Input data:
----

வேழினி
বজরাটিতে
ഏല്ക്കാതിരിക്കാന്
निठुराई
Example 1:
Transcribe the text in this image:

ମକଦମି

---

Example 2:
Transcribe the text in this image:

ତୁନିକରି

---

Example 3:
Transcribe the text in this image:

----

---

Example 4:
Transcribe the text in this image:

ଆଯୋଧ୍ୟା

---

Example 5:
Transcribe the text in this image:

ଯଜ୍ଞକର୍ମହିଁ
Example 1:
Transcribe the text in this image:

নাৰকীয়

----

About this task: Across the entries above, count the lines with the word "Example" and report that count by itself.

Written solution: 6